Nous avons localisé ce fer dans le noyau des cellules, ce qui corrobore son rôle connu de carburant de la prolifération cellulaire. De plus, en étudiant l’ensemble des gènes activés dans ces cellules, nous avons retrouvé les mêmes signatures moléculaires que dans le psoriasis humain. L’hepcidine semble donc bien être impliquée dans la genèse de la maladie. Et nous confirmons par-là son rôle local, en plus de son rôle d’hormone via la circulation sanguine. Ce qui en fait une cible thérapeutique de choix.

Quelles sont les perspectives de vos travaux ?

Notre objectif aujourd’hui est de développer des anticorps capables de neutraliser l’hepcidine dans les lésions cutanées de psoriasis et tenter d’apporter une nouvelle solution thérapeutique innovante dans les formes sévères de la maladie, aujourd’hui sans traitement vraiment efficace. La FRM nous a apporté un soutien dans l’étape de prématuration, et Inserm Transfert également.

Nous étudions en parallèle le rôle de l’hepcidine dans d’autres organes, notamment l’intestin, où elle pourrait être impliquée dans les maladies inflammatoires chroniques de l’intestin comme la maladie de Crohn. Cela pourrait mener à d’autres développements thérapeutiques !

Je tiens à remercier la FRM et les donateurs.

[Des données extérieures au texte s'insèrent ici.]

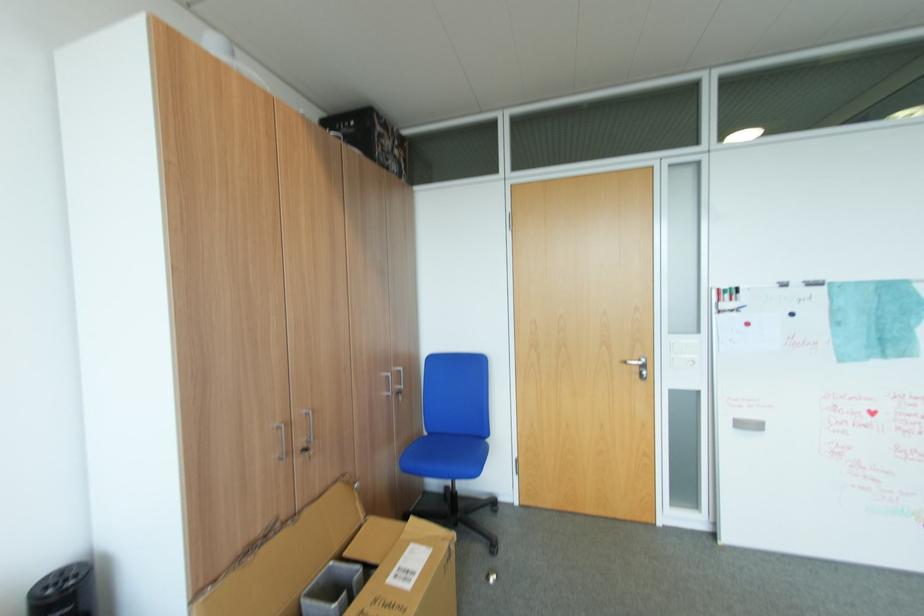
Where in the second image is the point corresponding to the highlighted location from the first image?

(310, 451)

Ces travaux n’auraient pas pu aboutir sans le soutien et la confiance de la FRM envers les projets de mon équipe.

Soutien FRM

  • 499 377

    Somme des financements alloués à Carole Peyssonnaux en 2021 pour une Equipe FRM et en 2022 pour un projet prématuration

Au cœur du labo

Légende

  • Accumulation de l’hepcidine (marquage marron en immunohistochimie) dans des biopsies de peau chez des patients atteints de psoriasis pustuleux (à gauche) par comparaison avec des patients sains (à droite). Clichés extraits de la publication.
  • L’équipe « Fer et immunité » dirigée par Carole Peyssonnaux à l’Institut Cochin à Paris.

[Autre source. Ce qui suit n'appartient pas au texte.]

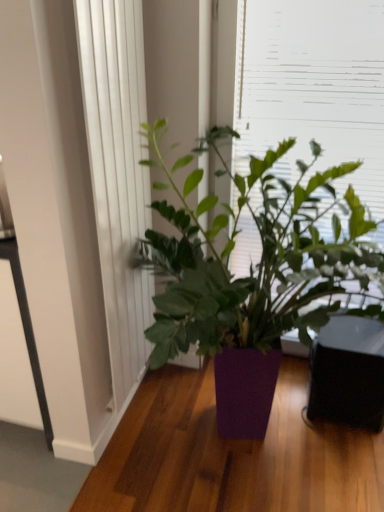
Question: In the image, is green leafy plant at upper center positioned in front of or behind white textured curtain at left?

Choices:
 (A) behind
 (B) front

Answer: (A)

Question: Considering the positions of green leafy plant at upper center and white textured curtain at left in the image, is green leafy plant at upper center wider or thinner than white textured curtain at left?

Choices:
 (A) thin
 (B) wide

Answer: (B)

Question: Based on their relative distances, which object is nearer to the purple matte plant at center?

Choices:
 (A) green leafy plant at upper center
 (B) white textured curtain at left

Answer: (A)

Question: Estimate the real-world distances between objects in this image. Which object is closer to the white textured curtain at left?

Choices:
 (A) purple matte plant at center
 (B) green leafy plant at upper center

Answer: (A)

 La publication :  Abboud E, Chrayteh, D, Boussetta, N et al. Skin hepcidin initiates psoriasiform skin inflammation via Fe-driven hyperproloferation and neutrphil recruitment. Nat Com 2024 : 15, 6718. Lien DOI

Lexique

  1. Réponse immunitaire innée : réponse rapide de l’organisme face à une agression (microbe par exemple) grâce à la mobilisation de cellules immunitaires particulières placées en première ligne de défense.
  2. Homéostasie : maintien constant des paramètres essentiels pour l’organisme (ici les niveaux de fer).
  3. Peptide : petite molécule formée d’un faible nombre d’acides aminés.